The milestone for “active operations” in Latin American came in January 2018 when Didi fully acquired 99. Three months later, Didi entered Mexico with its own wholly owned subsidiary.

“We hope the revolutionary ride-sharing services in China can serve as a strong reference across the world,” company founder and chief executive Cheng Wei said at an event in Beijing after the Mexican roll-out.

“It is an opportunity for China to change lanes and overtake other countries.”

Cheng’s global ambitions would soon take a back seat after the company was rocked by two safety scandals later that year. In separate incidents, two female passengers were raped and killed by Didi drivers in China, triggering a huge public backlash and government crackdown that forced the company to overhaul its safety procedures.

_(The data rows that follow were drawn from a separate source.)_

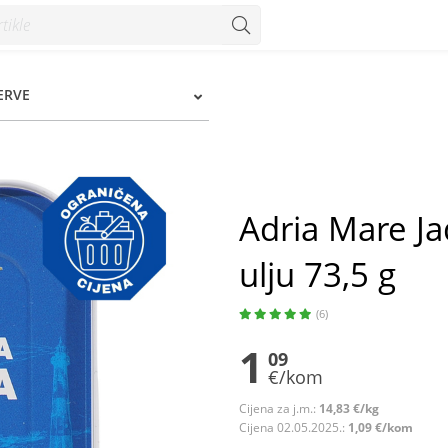
 73,5 g - Konzum
ERVE
Adria Mare Ja
ulju 73,5 g
(6)
1
09
€/kom
Cijena za j.m.:
14,83 €/kg
Cijena 02.05.2025.:
1,09 €/kom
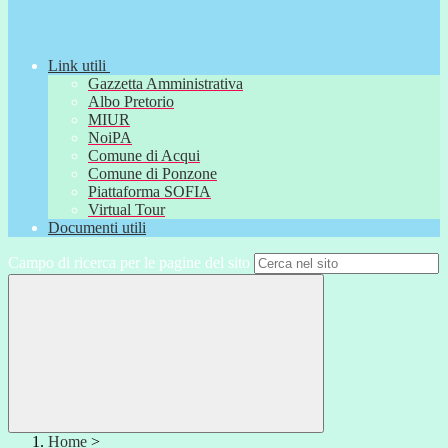
Link utili
Gazzetta Amministrativa
Albo Pretorio
MIUR
NoiPA
Comune di Acqui
Comune di Ponzone
Piattaforma SOFIA
Virtual Tour
Documenti utili
Campo di ricerca per le pagine del sito
Home
>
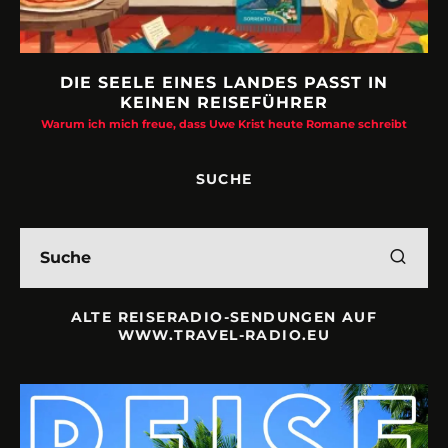
DIE SEELE EINES LANDES PASST IN
KEINEN REISEFÜHRER
Warum ich mich freue, dass Uwe Krist heute Romane schreibt
SUCHE
ALTE REISERADIO-SENDUNGEN AUF
WWW.TRAVEL-RADIO.EU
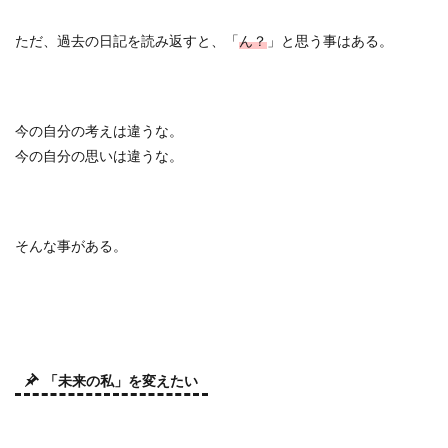
ただ、過去の日記を読み返すと、「
ん？
」と思う事はある。
今の自分の考えは違うな。
今の自分の思いは違うな。
そんな事がある。
「未来の私」を変えたい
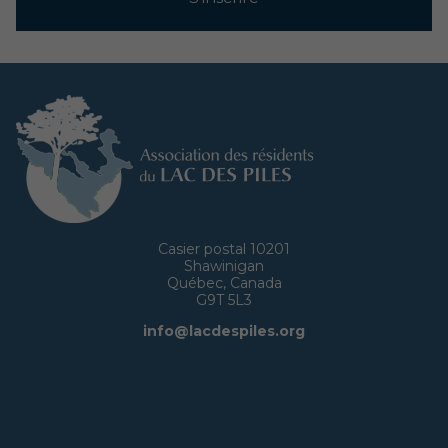
Casier postal 10201
Shawinigan
Québec, Canada
G9T 5L3
info@lacdespiles.org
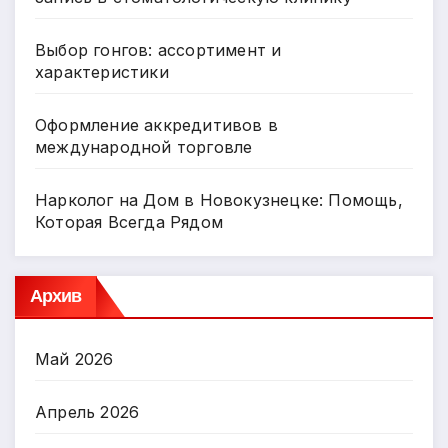
Выбор гонгов: ассортимент и
характеристики
Оформление аккредитивов в
международной торговле
Нарколог на Дом в Новокузнецке: Помощь,
Которая Всегда Рядом
Архив
Май 2026
Апрель 2026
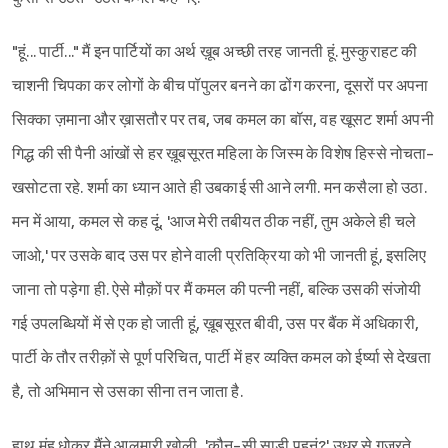
"हूं... पार्टी..." मैं इन पार्टियों का अर्थ ख़ूब अच्छी तरह जानती हूं. मुस्कुराहट की
चाशनी चिपका कर लोगों के बीच पॉपुलर बनने का ढोंग करना, दूसरों पर अपना
सिक्का ज़माना और ख़ासतौर पर तब, जब कमल का बॉस, वह खूसट शर्मा अपनी
गिद्ध की सी पैनी आंखों से हर ख़ूबसूरत महिला के जिस्म के विशेष‌ हिस्से नोचता-
खसोटता रहे. शर्मा का ध्यान आते ही उबकाई सी आने लगी. मन कसैला हो उठा.
मन में आया, कमल से कह दूं, 'आज मेरी तबीयत ठीक नहीं, तुम अकेले ही चले
जाओ,' पर उसके बाद उस पर होने वाली प्रतिक्रिया को भी जानती हूं, इसलिए
जाना तो पड़ेगा ही. ऐसे मौक़ों पर मैं कमल की पत्नी नहीं, बल्कि उसकी संजोयी
गई उपलब्धियों में से एक हो जाती हूं, ख़ूबसूरत बीवी, उस पर बैंक में अधिकारी,
पार्टी के तौर तरीक़ों से पूर्ण परिचित, पार्टी में हर व्यक्ति कमल को ईर्ष्या से देखता
है, तो अभिमान से उसका सीना तन जाता है.
हाथ मुंह धोकर मैंने आलमारी खोली, 'कौन-सी साड़ी पहनूं?' उधर से गुज़रते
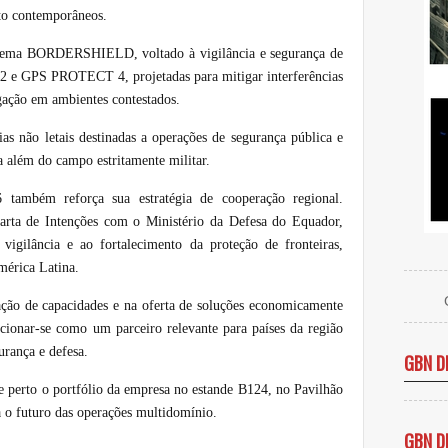
ito contemporâneos.
sistema BORDERSHIELD, voltado à vigilância e segurança de
2 e GPS PROTECT 4, projetadas para mitigar interferências
egação em ambientes contestados.
s não letais destinadas a operações de segurança pública e
a além do campo estritamente militar.
ambém reforça sua estratégia de cooperação regional.
rta de Intenções com o Ministério da Defesa do Equador,
vigilância e ao fortalecimento da proteção de fronteiras,
mérica Latina.
ão de capacidades e na oferta de soluções economicamente
ionar-se como um parceiro relevante para países da região
urança e defesa.
GBN D
de perto o portfólio da empresa no estande B124, no Pavilhão
 o futuro das operações multidomínio.
GBN D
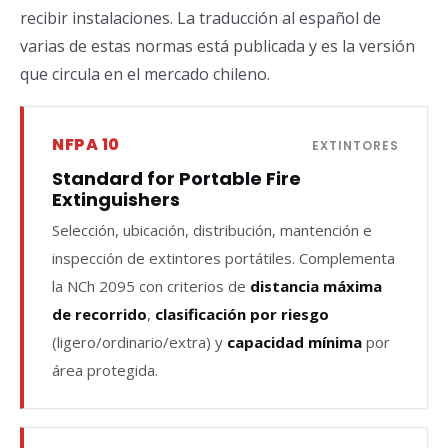
recibir instalaciones. La traducción al español de
varias de estas normas está publicada y es la versión
que circula en el mercado chileno.
NFPA 10
EXTINTORES
Standard for Portable Fire
Extinguishers
Selección, ubicación, distribución, mantención e
inspección de extintores portátiles. Complementa
la NCh 2095 con criterios de
distancia máxima
de recorrido
,
clasificación por riesgo
(ligero/ordinario/extra) y
capacidad mínima
por
área protegida.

Developing markets are expected to form the backbone of its global expansion. In an internal meeting on Thursday, Cheng forecast that Didi would be processing 100 million orders per day globally within three years, with a monthly active user base of 800 million, according to a company statement issued on Friday.

A staff member of Didi Chuxing disinfects a vehicle in Nanjing, east China's Jiangsu Province, Feb. 14, 2020. Photo: Xinhua

“We are building a new giant on top of an existing one at home,” said Mao. “Having said that, apart from intelligence and know-how acquired from the home market, we also need to deepen our understanding of each market for localisation.”

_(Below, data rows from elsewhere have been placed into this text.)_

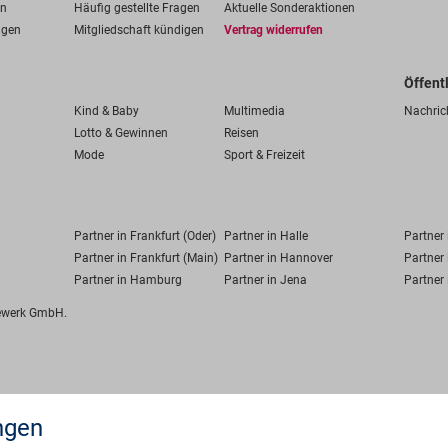
en
Häufig gestellte Fragen
Aktuelle Sonderaktionen
ngen
Mitgliedschaft kündigen
Vertrag widerrufen
Öffent
Kind & Baby
Multimedia
Nachric
Lotto & Gewinnen
Reisen
Mode
Sport & Freizeit
Partner in Frankfurt (Oder)
Partner in Halle
Partner
Partner in Frankfurt (Main)
Partner in Hannover
Partner 
Partner in Hamburg
Partner in Jena
Partner 
fewerk GmbH.
ngen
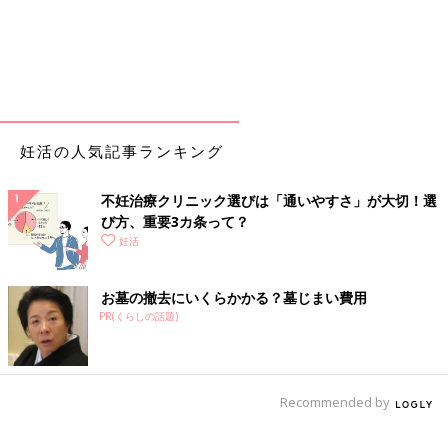
妊活の人気記事ランキング
不妊治療クリニック選びは「通いやすさ」が大切！選
び方、重要3カ条って？
妊活
お墓の撤去にいくらかかる？墓じまい費用
PR(くらしの話題)
Recommended by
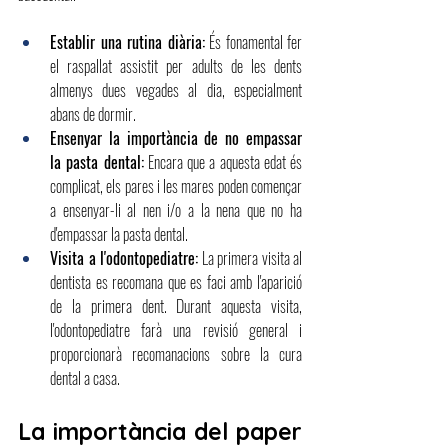
Establir una rutina diària:
És fonamental fer 
el raspallat assistit per adults de les dents 
almenys dues vegades al dia, especialment 
abans de dormir.
Ensenyar la importància de no empassar 
la pasta dental:
Encara que a aquesta edat és 
complicat, els pares i les mares poden començar 
a ensenyar-li al nen i/o a la nena que no ha 
d'empassar la pasta dental.
Visita a l'odontopediatre:
La primera visita al 
dentista es recomana que es faci amb l'aparició 
de la primera dent. Durant aquesta visita, 
l'odontopediatre farà una revisió general i 
proporcionarà recomanacions sobre la cura 
dental a casa.
La importància del paper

Not everything from China works in Latin America. Soon after launching in the region Mao’s team found out that most people used cash for transactions, unlike in China where digital payments were ubiquitous.

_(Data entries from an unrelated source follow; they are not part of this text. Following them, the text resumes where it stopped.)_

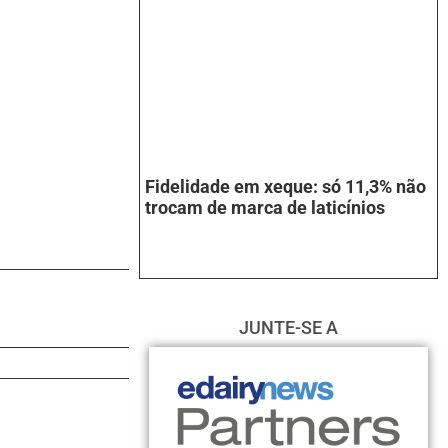
Fidelidade em xeque: só 11,3% não
trocam de marca de laticínios
JUNTE-SE A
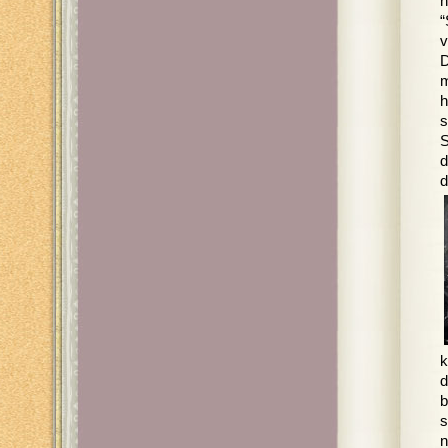
h
“
v
D
m
h
s
S
d
d
k
d
b
s
n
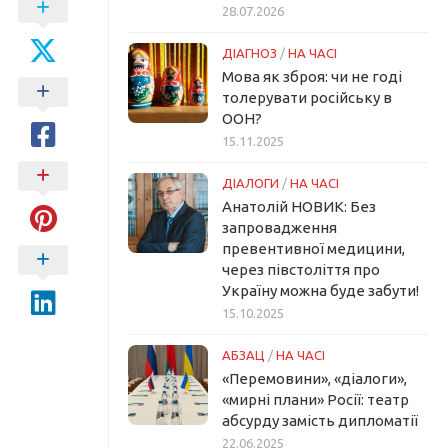
28.07.2026
ДІАГНОЗ
/
НА ЧАСІ
Мова як зброя: чи не годі
толерувати російську в
ООН?
15.11.2025
ДІАЛОГИ
/
НА ЧАСІ
Анатолій НОВИК: Без
запровадження
превентивної медицини,
через півстоліття про
Україну можна буде забути!
15.10.2025
АБЗАЦ
/
НА ЧАСІ
«Перемовини», «діалоги»,
«мирні плани» Росії: театр
абсурду замість дипломатії
22.06.2025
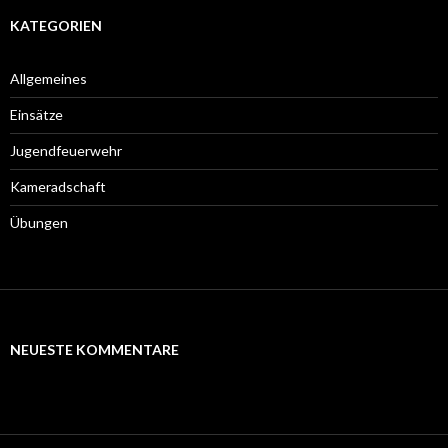
KATEGORIEN
Allgemeines
Einsätze
Jugendfeuerwehr
Kameradschaft
Übungen
NEUESTE KOMMENTARE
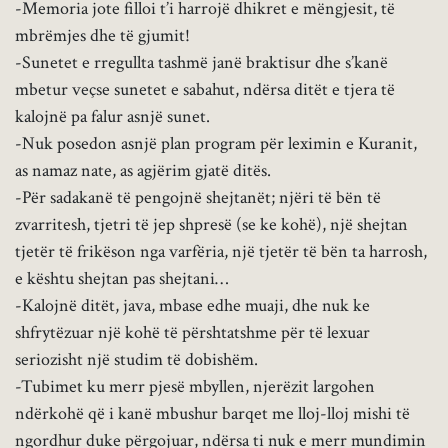
-Memoria jote filloi t’i harrojë dhikret e mëngjesit, të
mbrëmjes dhe të gjumit!
-Sunetet e rregullta tashmë janë braktisur dhe s’kanë
mbetur veçse sunetet e sabahut, ndërsa ditët e tjera të
kalojnë pa falur asnjë sunet.
-Nuk posedon asnjë plan program për leximin e Kuranit,
as namaz nate, as agjërim gjatë ditës.
-Për sadakanë të pengojnë shejtanët; njëri të bën të
zvarritesh, tjetri të jep shpresë (se ke kohë
), një shejtan
tjetër të frikëson nga varfëria, një tjetër të bën ta harrosh,
e kështu shejtan pas shejtani…
-Kalojnë ditët, java, mbase edhe muaji, dhe nuk ke
shfrytëzuar një kohë të përshtatshme për të lexuar
seriozisht një studim të dobishëm.
-Tubimet ku merr pjesë mbyllen, njerëzit largohen
ndërkohë që i kanë mbushur barqet me lloj-lloj mishi të
ngordhur duke përgojuar, ndërsa ti nuk e merr mundimin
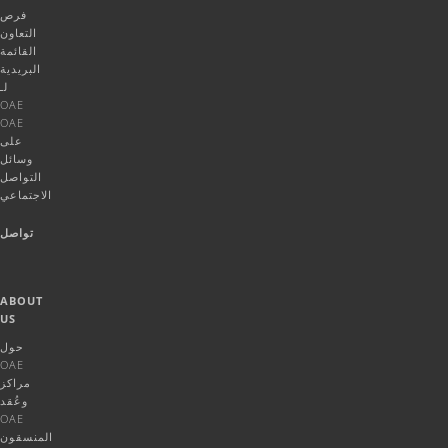
فرص
التعاون
القائمة
البريدية
لـ
OAE
OAE
على
وسائل
التواصل
الاجتماعي
تواصل
ABOUT
US
حول
OAE
مراكز
وعُقد
OAE
المنسقون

“The common transaction option with cash was not very safe [for ride hailing]. But many drivers didn’t even have a bank card which they could use to say pay utility bills,” said Mao.

So Didi entered into partnerships with financial institutions in both countries and issued driver’s with bank cards.

“There are still many things to learn so we can develop a better product through iterations,” Mao said.

“The additional offer also enables drivers to meet daily needs with instant withdrawals from their Didi card.” Didi card users in Mexico can top up their balance at Oxxo, the country’s largest convenience store chain.

Another trend that is ubiquitous in China – food delivery services – has also been introduced by Didi. Called DidiFood, it was first launched in Mexico in early 2019 but has since been expanded with the roll-out of 99Food in Brazil in December and a service in Osaka, Japan, that debuted on April 7 this year.

Didi has faced stiff competition in Latin America from early movers like its old rival Uber, which generated nearly 14 per cent of its total revenue last year from the region.

In its 2019 annual report, Uber said Didi has made “significant investments” to gain or maintain its position in certain Latin American markets, without elaborating.

However, the era of cutthroat competition for ride-hailing – typified by the subsidy battles Didi and Uber fought in the China market – are long-gone, according to Mao. “The industry needs healthy and long-term development,” he said. “Before it was life-or-death boxing, but now it is doing the right things we each believe in.”

“With a market as big as Latin America with a ride-hailing penetration of mere 2 per cent, growth even by one percentage point would still be impressive,” he said.